---- Dataset records

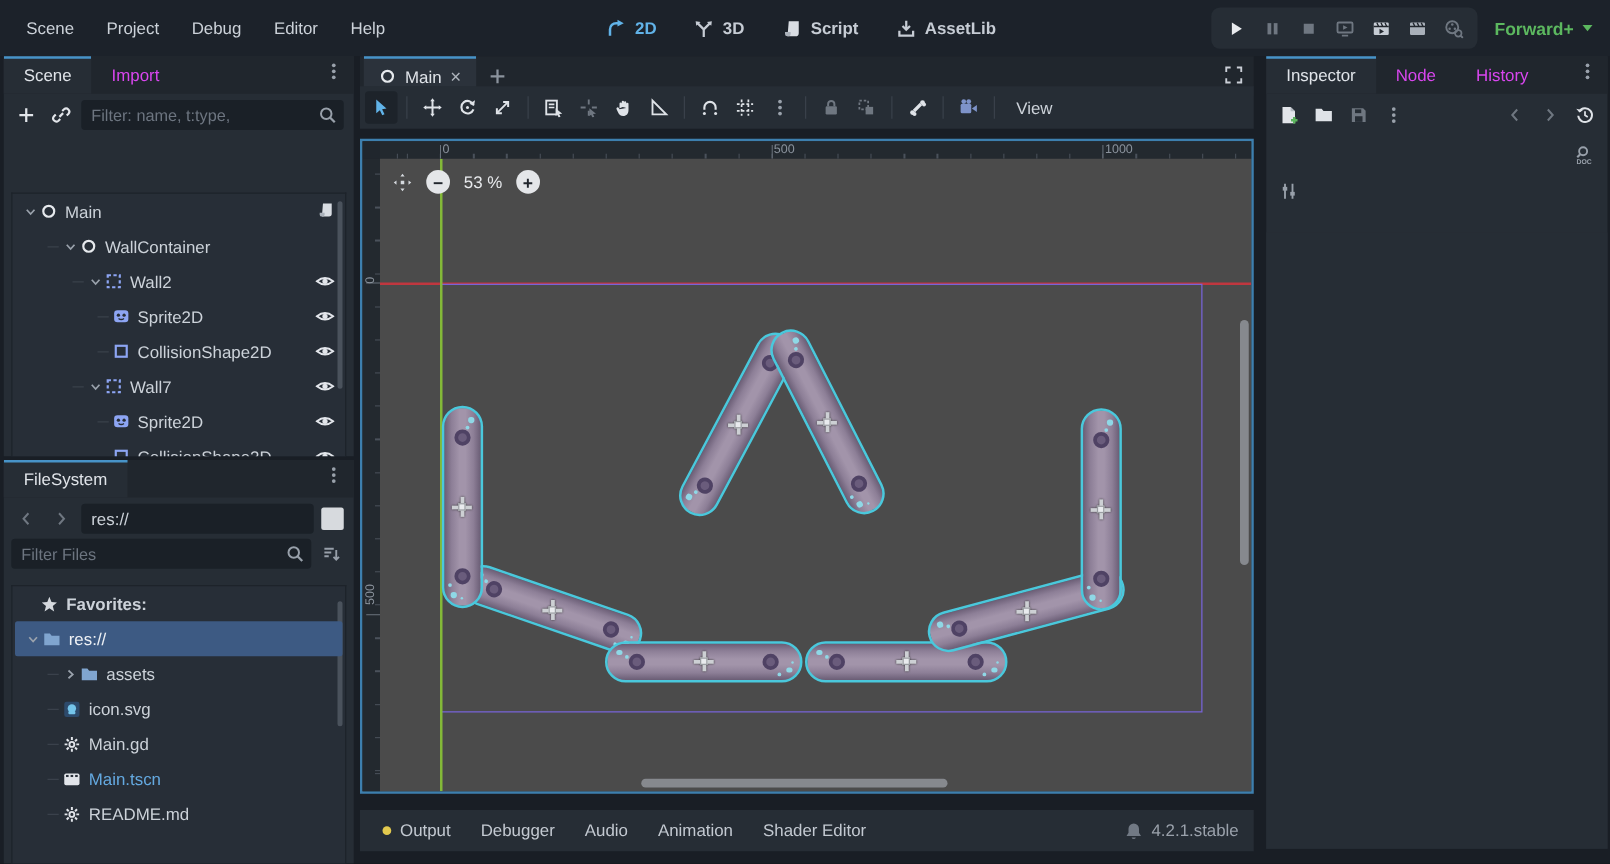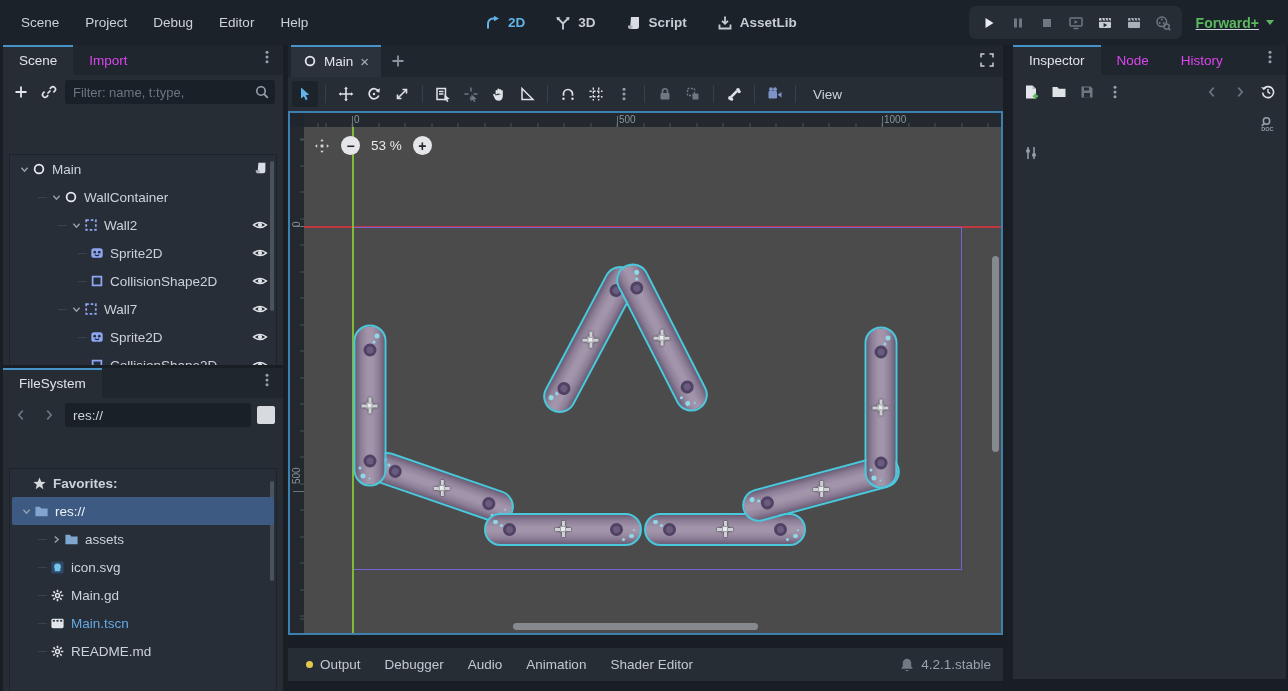--- a/index.html
+++ b/index.html
@@ -13,7 +13,7 @@
   .ws-tab.active .ws-label{color:#61b3e8;}
   #runbar{position:absolute;right:106px;top:6px;height:33px;background:#262d35;border-radius:7px;display:flex;align-items:center;padding:0 5px;}
   .run-btn{width:29px;height:29px;display:flex;align-items:center;justify-content:center;border-radius:4px;}
-  #renderer{position:absolute;right:8px;top:0;height:45px;display:flex;align-items:center;gap:7px;padding:0 6px;text-decoration:underline;}
+  #renderer{position:absolute;right:8px;top:0;height:45px;display:flex;align-items:center;gap:7px;padding:0 6px;}
   #renderer .lbl{color:#5cb85f;font-weight:bold;font-size:14px;}
   .tri-down{width:0;height:0;border-left:4px solid transparent;border-right:4px solid transparent;border-top:5px solid #5cb85f;}
   

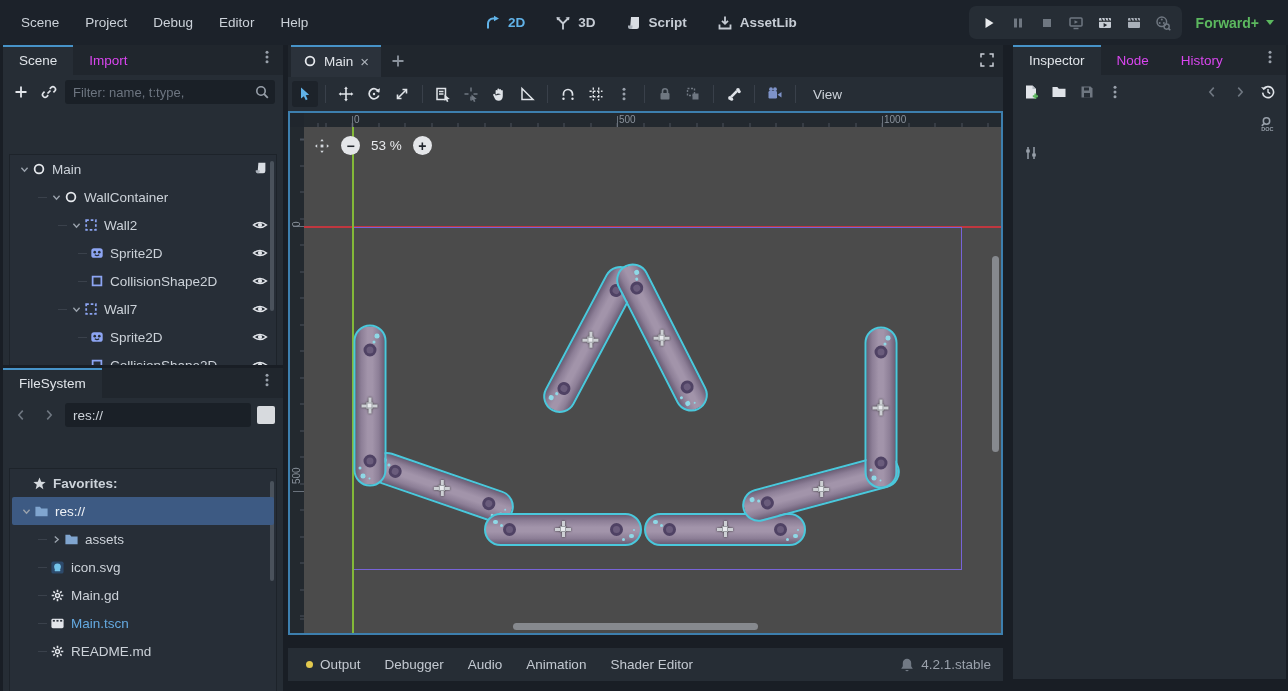--- a/index.html
+++ b/index.html
@@ -42,7 +42,7 @@
   #main-scene-tab{display:flex;align-items:center;gap:7px;padding:0 12px;margin-left:3px;background:#2b323b;box-shadow:inset 0 2px 0 0 #4793c8;color:#e0e4e9;}
   #new-scene-tab{width:34px;display:flex;align-items:center;justify-content:center;}
   #expand-btn{position:absolute;right:8px;top:7px;}
-  #canvas-toolbar{position:absolute;left:288px;top:77px;width:715px;height:34px;background:#262d35;display:flex;align-items:center;padding:0 4px;gap:2px;box-sizing:border-box;}
+  #canvas-toolbar{position:absolute;left:288px;top:69px;width:715px;height:34px;background:#262d35;display:flex;align-items:center;padding:0 4px;gap:2px;box-sizing:border-box;}
   .tbtn{width:26px;height:26px;display:flex;align-items:center;justify-content:center;border-radius:3px;}
   .tbtn.active{background:#1d232a;}
   .tsep{width:1px;height:18px;background:#39404a;margin:0 5px;}

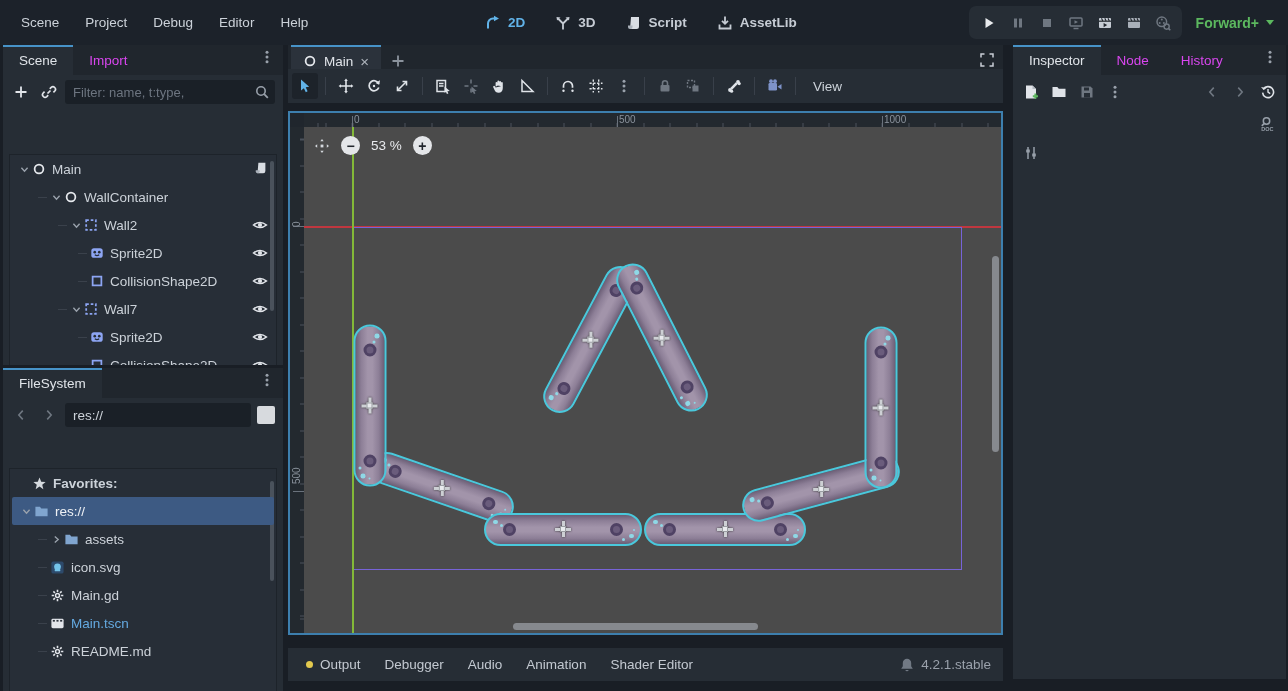--- a/index.html
+++ b/index.html
@@ -439,6 +439,25 @@
         <div style="padding:0 8px;color:#ccd2d9;">res://</div>
       </div>
       <div style="width:18px;height:18px;background:#d7dade;border-radius:2px;margin:0 2px;"></div>
+    </div>
+    <div class="dtoolbar" style="height:30px;margin-top:-4px;">
+      <div class="inputwrap">
+        <input class="ghost-input" placeholder="Filter Files" style="">
+        <span class="in-icon js-icon">
+            <svg width="16" height="16" viewBox="0 0 16 16" style="display:block">
+              <circle cx="7" cy="7" r="4.2" fill="none" stroke="#98a0aa" stroke-width="1.6"></circle>
+              <path d="M10.2 10.2 L13.8 13.8" stroke="#98a0aa" stroke-width="1.8"></path>
+            </svg>
+          </span>
+      </div>
+      <div class="ibtn">
+          <span class="js-icon">
+            <svg width="16" height="16" viewBox="0 0 16 16" style="display:block">
+              <path d="M2.5 4 H10 M2.5 7 H8 M2.5 10 H6" stroke="#98a0aa" stroke-width="1.5"></path>
+              <path d="M12 5 V12.5 M9.8 10.5 L12 12.8 L14.2 10.5" fill="none" stroke="#98a0aa" stroke-width="1.5"></path>
+            </svg>
+          </span>
+        </div>
     </div>
     <div class="treebox" id="fs-tree" style="top:100px;">
       <div class="sbar" style="right:2px;top:12px;height:100px;"></div>

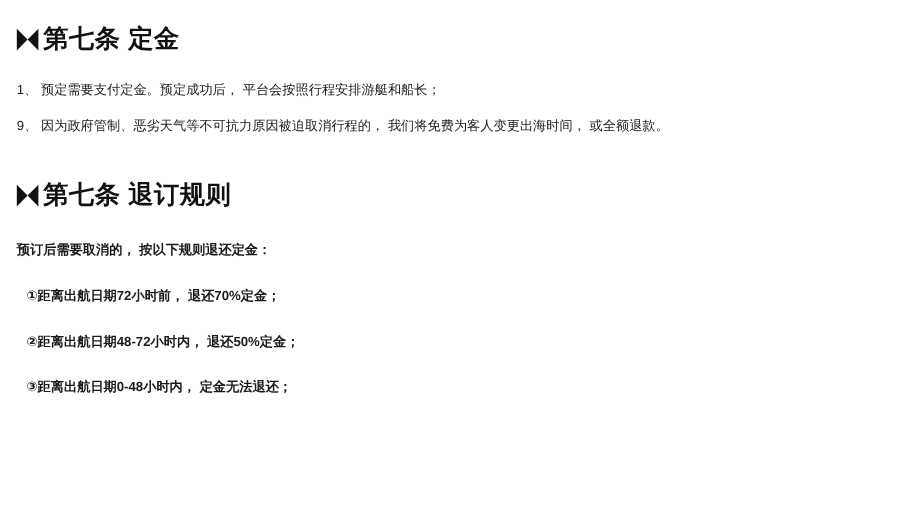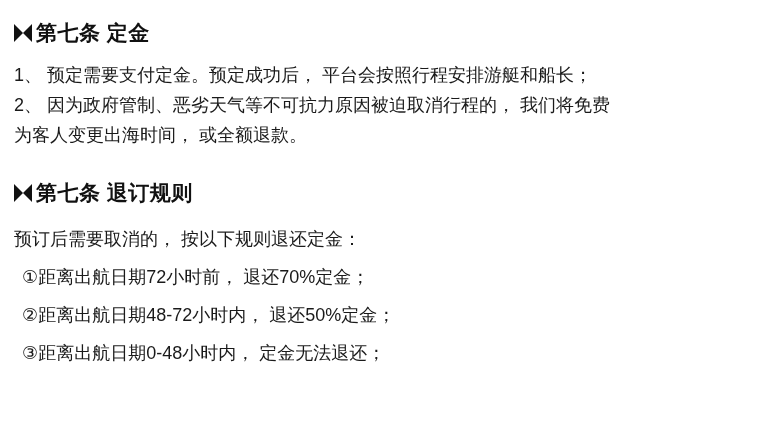--- a/index.html
+++ b/index.html
@@ -58,7 +58,7 @@
     white-space: pre;
   }
   .body-block {
-    font-size: 18px;
+    font-size: 11px;
     line-height: 30px;
     color: #1a1a1a;
   }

--------

A single number is the whole answer: how many lines in the data above hold the string "left".

4